**AIM OF THE EXERCISE:** Although the entries contain pictures, your copy should hold only their exact text.

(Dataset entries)
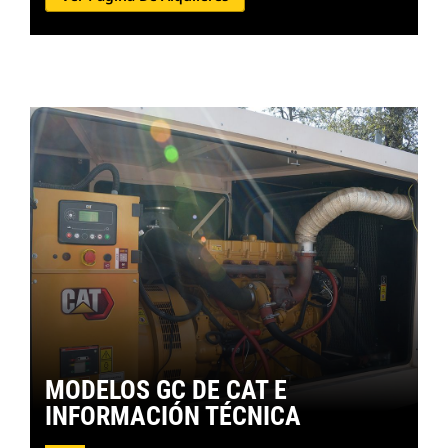
MODELOS GC DE CAT E
INFORMACIÓN TÉCNICA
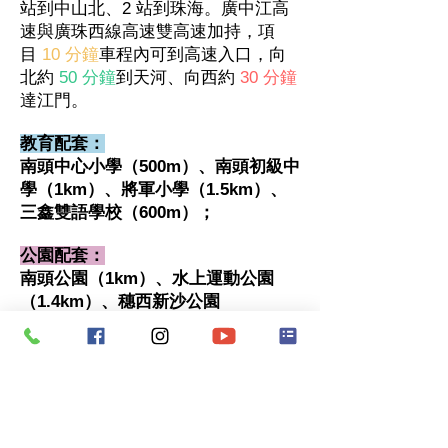
站到中山北、2 站到珠海。廣中江高
速與廣珠西線高速雙高速加持，項
目
10 分鐘
車程內可到高速入口，向
北約
50 分鐘
到天河、向西約
30 分鐘
達江門。
教育配套：
南頭中心小學（500m）、南頭初級中
學（1km）、將軍小學（1.5km）、
三鑫雙語學校（600m）；
公園配套：
南頭公園（1km）、水上運動公園
（1.4km）、穗西新沙公園
（1.8km）；
商業配套：
60 萬㎡海雅繽紛城[建設中
（600m）、穗西市場（1.7km）、南
頭市場（1.7km）、金盛隆商場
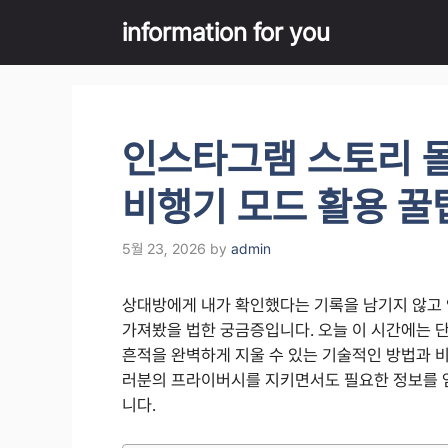
Skip
information for you
to
content
인스타그램 스토리 
비행기 모드 활용 꿀
5월 23, 2026
by
admin
상대방에게 내가 확인했다는 기록을 남기지 않고 
가져봤을 법한 궁금증입니다. 오늘 이 시간에는 
흔적을 완벽하게 지울 수 있는 기술적인 방법과 
러분의 프라이버시를 지키면서도 필요한 정보를 얻
니다.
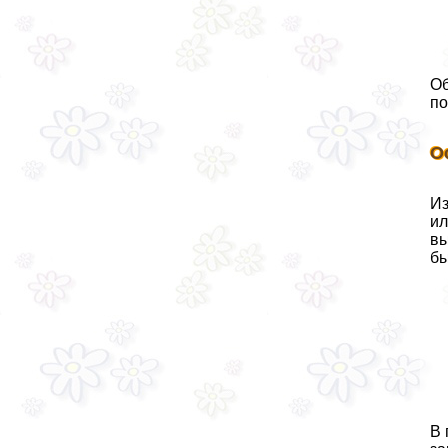
Об
по
О
Из
ил
вы
бы
В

**ANSWER TO THE PROBLEM:**
MODELOS GC DE CAT E
INFORMACIÓN TÉCNICA
站到中山北、2 站到珠海。廣中江高
速與廣珠西線高速雙高速加持，項
目
10 分鐘
車程內可到高速入口，向
北約
50 分鐘
到天河、向西約
30 分鐘
達江門。
教育配套：
南頭中心小學（500m）、南頭初級中
學（1km）、將軍小學（1.5km）、
三鑫雙語學校（600m）；
公園配套：
南頭公園（1km）、水上運動公園
（1.4km）、穗西新沙公園
（1.8km）；
商業配套：
60 萬㎡海雅繽紛城[建設中
（600m）、穗西市場（1.7km）、南
頭市場（1.7km）、金盛隆商場
Skip
information for you
to
content
인스타그램 스토리 
비행기 모드 활용 꿀
5월 23, 2026
by
admin
상대방에게 내가 확인했다는 기록을 남기지 않고 
가져봤을 법한 궁금증입니다. 오늘 이 시간에는 
흔적을 완벽하게 지울 수 있는 기술적인 방법과 
러분의 프라이버시를 지키면서도 필요한 정보를 얻
니다.
Об
по
О
Из
ил
вы
бы
В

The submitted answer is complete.